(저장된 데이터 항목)
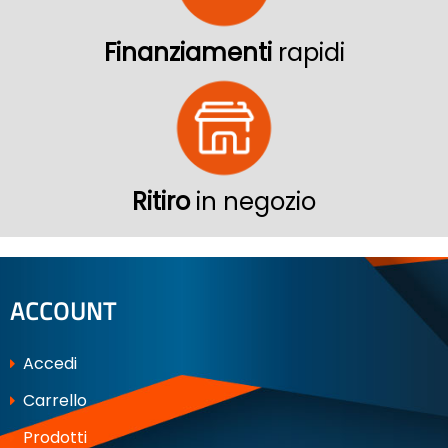
Finanziamenti
rapidi
Ritiro
in negozio
ACCOUNT
Accedi
Carrello
Prodotti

과제 목표: 위 기록의 모든 줄을 한 글자도 바꾸지 말고 그대로 반환하세요. 그림은 답에서 빼세요.

연습 정답:
Finanziamenti
rapidi
Ritiro
in negozio
ACCOUNT
Accedi
Carrello
Prodotti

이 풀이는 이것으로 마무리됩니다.